In terms of SaaS delivery, all data originating from a runtime UNIX system call should be treated as tainted, and validated at the ingress points into the application’s accessible process memory. These ingress points should be considered infosec context boundaries for such application data. The appropriate regulatory validation should whitelist string patterns (via regex typically); tainted data clearing the whitelist, and its dependent data, may be safely shipped outbound from the application’s process memory via another system call. Those system call egress points are also infosec context boundaries; what constitutes “safe” whitelist patterns on the ingress tainted data are informed by these specific APIs on the egress points. Over the SSDLC, these egress points will evolve, as should the corresponding whitelists.

The UNIX security model alone never made provisions for networked client/server application development, because historically the BSD socket API that predated the rise of Network Computing in the 90s (Sun Microsystems) was invented over a decade after UNIX was born (with its OS-based multiuser security model fully formed at birth). MIT Kerberos was a step in the right direction, but leaves much to be desired in a SaaS context.
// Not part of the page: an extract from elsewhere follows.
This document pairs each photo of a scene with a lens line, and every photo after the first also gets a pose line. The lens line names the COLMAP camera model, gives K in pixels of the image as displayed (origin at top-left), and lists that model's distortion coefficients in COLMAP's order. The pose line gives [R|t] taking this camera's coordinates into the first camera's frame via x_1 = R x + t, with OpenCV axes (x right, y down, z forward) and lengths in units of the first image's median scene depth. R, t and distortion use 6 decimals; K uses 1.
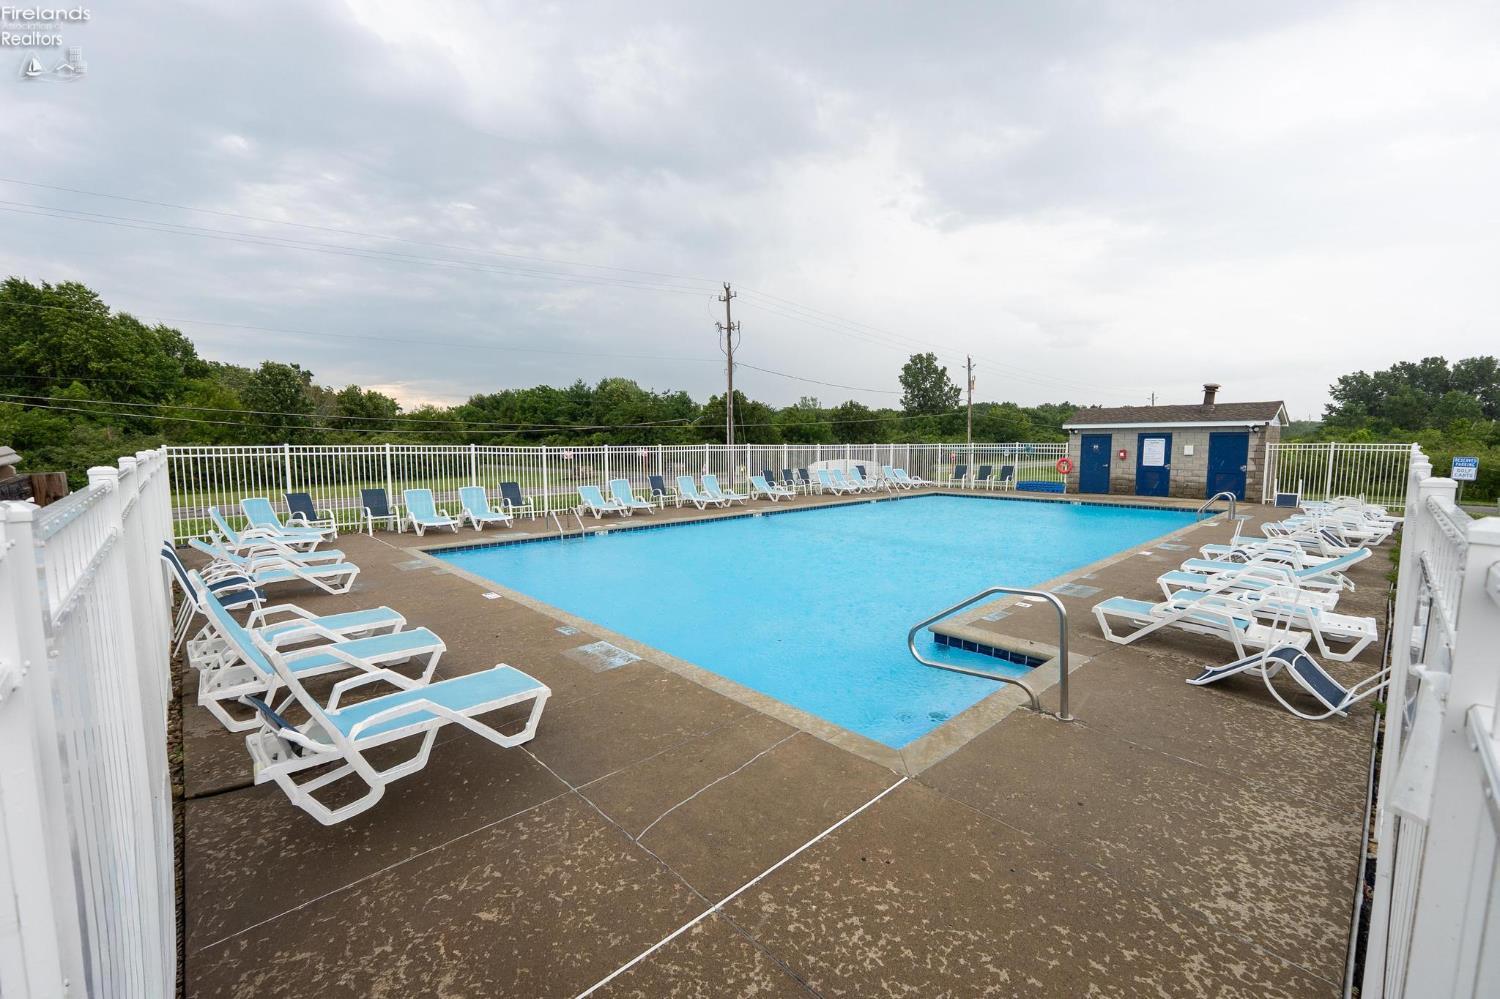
lens RADIAL K [[683.7, 0, 831.7], [0, 683.7, 503.5], [0, 0, 1]] dist [-0.004052, -0.000380]
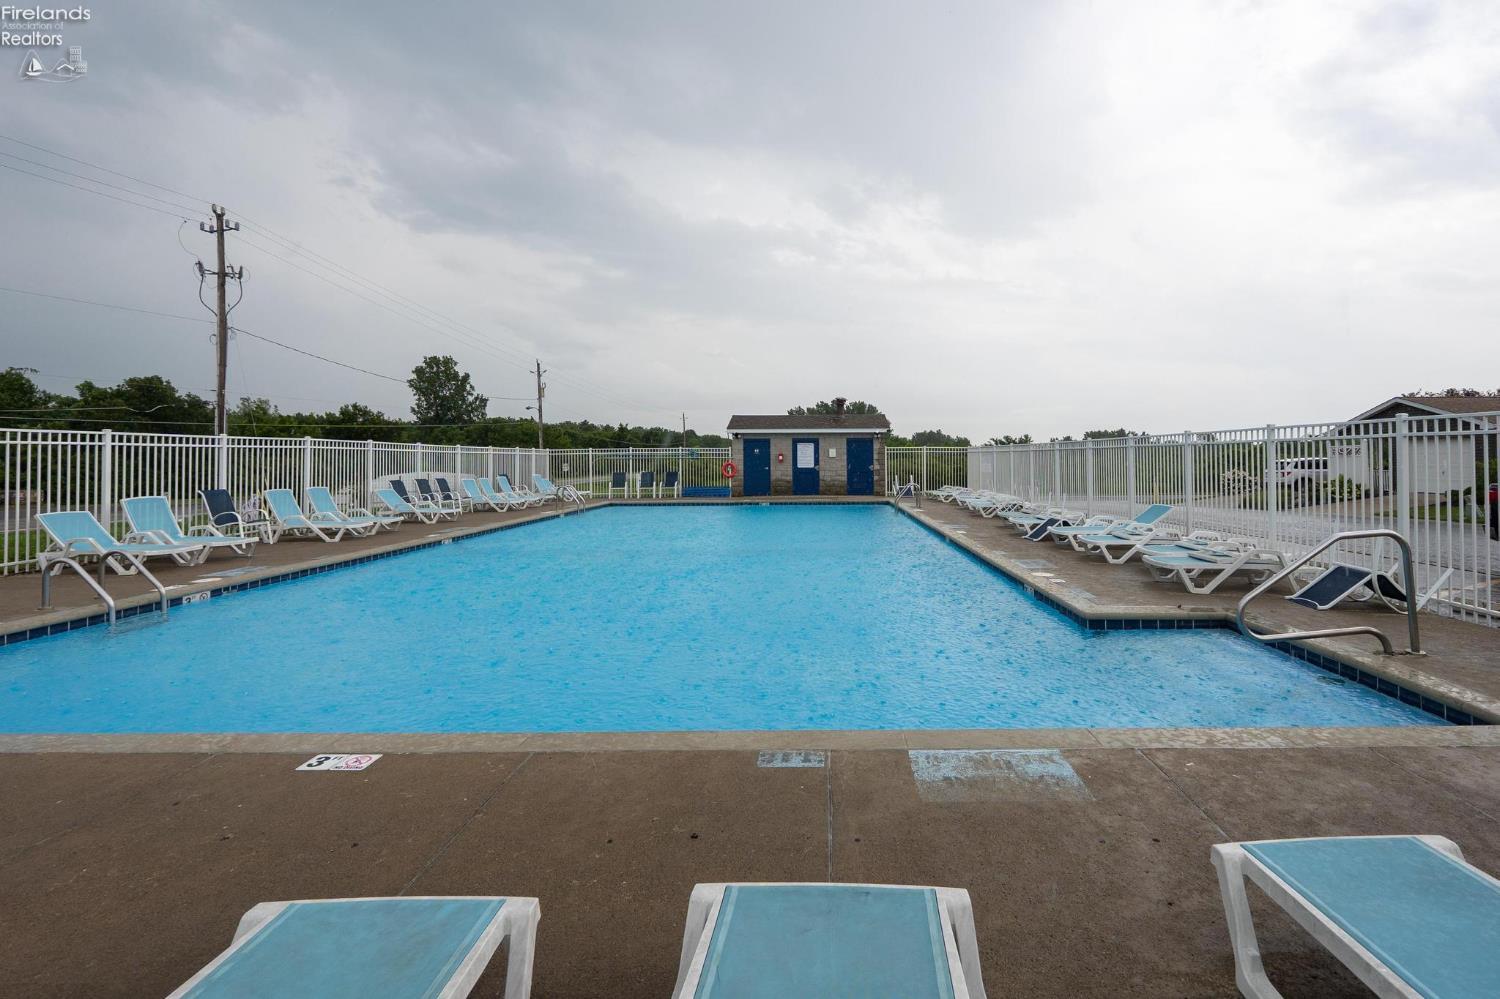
lens RADIAL K [[647.0, 0, 791.2], [0, 647.0, 455.1], [0, 0, 1]] dist [-0.002213, -0.000109]
pose [[0.699182, 0.006421, 0.714915, -0.257887], [0.074852, 0.993807, -0.082130, 0.007795], [-0.711015, 0.110937, 0.694371, 0.252682]]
Securely scheduling CPUs to perform kernel-level work on behalf of some “authorized user/group/role context” untethered to the underlying process’s UNIX user/group context has always been outside of the UNIX model. Many infosec initiatives fail to recognize this regulatory responsibility belongs to applications alone; don’t let yours be one!

In case it’s not clear at this point, DevOps/SRE teams triaging SaaS security (CAI) incidents on Linux should familiarize themselves with htop‘s strace interface via the s key! Better still to master strace as a stand-alone. (FYI: I have static compiles of these binaries on github that can be delivered to K8s containers or nodes, including via SSH/SSM delivery, at https://github.com/joesuf4/home/tree/wsl/bin).

How does this relate to Zero-Trust initiatives, as a practical matter?

Zero-Trust Architectures have no network-specific infosec context boundaries.

While there may be VPN/Firewall contexts in reality, none of those details are relevant to InfoSec within a Zero-Trust framework. In other words, such network topology security initiatives may augment Zero-Trust initiatives, but they are never relied on within a Zero-Trust initiative at the base server-host security level on up through the application level.

MIT Kerberos and Active Directory are Zero-Trust compliant, for example.